Investigation and Treatment of Fusidic Acid Resistance Among Methicillin-Resistant Staphylococcal Isolates from Egypt.

Abstract

Methicillin resistance among staphylococci isolated from patients in northern Egypt has escalated alarmingly in the past decade. Data about the prevalence of fusidic acid (FA) resistance in Egyptian clinical isolates are limited. This work investigates the prevalence and mechanism of FA resistance among 81 methicillin-resistant staphylococcal isolates from major hospitals of Alexandria, Egypt. Some combinations for treating infections due to resistant isolates were studied. Twenty-six isolates (32.1%) were FA resistant (minimum inhibitory concentrations [MICs] = 2-1,024 μg/ml), and fusB and fusC genes coding for FA resistance were detected in 30.77% and 34.62% of the FA-resistant strains, respectively. One highly resistant isolate, S502 (MIC = 1,024 μg/ml), possessed both genes. Plasmid curing resulted in fusB loss and MIC decrease by 16-64 folds. Conjugation caused acquisition of FA resistance among susceptible isolates. Serial passages in subinhibitory FA concentrations produced mutants with increased MIC by 4-32 folds.

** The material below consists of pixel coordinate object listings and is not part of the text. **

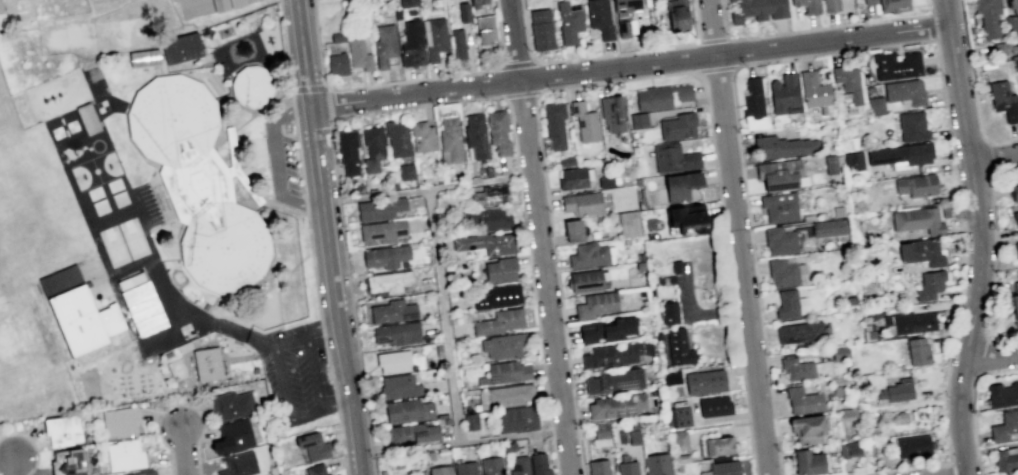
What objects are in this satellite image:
building: (869, 2)
building: (407, 3)
building: (477, 3)
building: (1012, 3)
building: (226, 5)
building: (807, 5)
building: (830, 5)
building: (892, 5)
building: (757, 9)
building: (463, 12)
road: (946, 12)
building: (397, 13)
building: (3, 14)
building: (676, 14)
building: (625, 16)
building: (987, 16)
building: (599, 18)
building: (569, 21)
building: (1011, 25)
road: (814, 28)
building: (485, 29)
building: (541, 29)
park: (118, 33)
building: (337, 36)
building: (434, 37)
road: (712, 40)
building: (457, 44)
building: (384, 45)
building: (412, 45)
building: (1013, 48)
building: (182, 49)
road: (286, 50)
building: (359, 54)
road: (605, 55)
building: (144, 59)
building: (1015, 62)
road: (518, 63)
road: (632, 64)
building: (337, 65)
building: (896, 65)
road: (717, 68)
road: (403, 81)
building: (848, 85)
building: (252, 87)
road: (309, 88)
building: (813, 89)
road: (543, 91)
building: (904, 91)
road: (520, 94)
building: (784, 94)
building: (661, 96)
building: (1003, 100)
road: (328, 105)
road: (416, 105)
building: (753, 105)
building: (875, 105)
road: (294, 111)
building: (612, 113)
building: (638, 120)
building: (584, 121)
building: (554, 124)
building: (678, 126)
building: (912, 126)
road: (230, 130)
building: (497, 132)
building: (421, 136)
building: (475, 137)
building: (397, 138)
building: (450, 140)
building: (778, 147)
building: (372, 148)
building: (347, 151)
building: (901, 154)
road: (994, 157)
building: (673, 158)
road: (273, 159)
road: (299, 159)
parking lot: (280, 160)
building: (852, 161)
building: (566, 162)
building: (830, 164)
building: (487, 170)
building: (406, 171)
building: (780, 174)
road: (518, 177)
building: (572, 177)
building: (605, 180)
building: (197, 183)
building: (680, 185)
building: (915, 185)
road: (430, 189)
building: (1014, 192)
building: (489, 195)
road: (338, 199)
building: (582, 204)
road: (281, 205)
road: (305, 206)
building: (779, 206)
building: (380, 208)
building: (837, 210)
building: (1015, 217)
building: (493, 218)
building: (686, 218)
building: (917, 220)
building: (628, 224)
building: (829, 227)
building: (572, 230)
road: (142, 231)
building: (382, 231)
building: (651, 236)
road: (332, 237)
road: (541, 237)
road: (738, 237)
building: (779, 239)
road: (116, 243)
building: (485, 243)
building: (1016, 248)
road: (979, 249)
building: (925, 252)
building: (587, 255)
building: (385, 256)
parking lot: (140, 259)
building: (676, 266)
building: (500, 269)
road: (142, 270)
building: (782, 271)
building: (130, 280)
building: (665, 280)
building: (388, 281)
building: (584, 281)
building: (929, 284)
building: (651, 292)
building: (497, 297)
building: (1015, 303)
road: (534, 304)
building: (596, 304)
building: (790, 304)
building: (144, 311)
building: (392, 311)
road: (733, 311)
building: (669, 313)
road: (698, 313)
building: (79, 314)
road: (203, 321)
building: (498, 322)
building: (908, 322)
building: (606, 329)
building: (800, 332)
road: (311, 333)
building: (396, 333)
building: (657, 335)
road: (356, 339)
road: (325, 345)
building: (502, 346)
building: (678, 347)
building: (438, 350)
building: (917, 351)
building: (839, 353)
building: (611, 355)
road: (992, 356)
building: (393, 361)
building: (204, 365)
building: (797, 368)
road: (450, 369)
building: (507, 371)
road: (312, 375)
parking lot: (297, 376)
building: (670, 377)
building: (614, 381)
building: (704, 382)
building: (398, 386)
building: (896, 390)
road: (289, 394)
building: (1002, 395)
building: (510, 396)
road: (745, 397)
building: (803, 400)
road: (178, 402)
building: (235, 405)
building: (616, 406)
building: (714, 406)
road: (337, 409)
building: (408, 410)
building: (847, 412)
building: (680, 416)
building: (899, 417)
building: (515, 419)
building: (470, 421)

The combination of FA with rifampin, gentamicin, or ampicillin/sulbactam, in a subinhibitory concentration, was synergistic against the isolates, including serial passage mutants, decreasing number of survivors by an average of 2-4 logs. A relatively moderate rate of FA resistance was detected in Alexandria hospitals. Combination therapy with gentamicin, rifampin, or ampicillin/sulbactam is crucial to preserve the effectiveness of FA.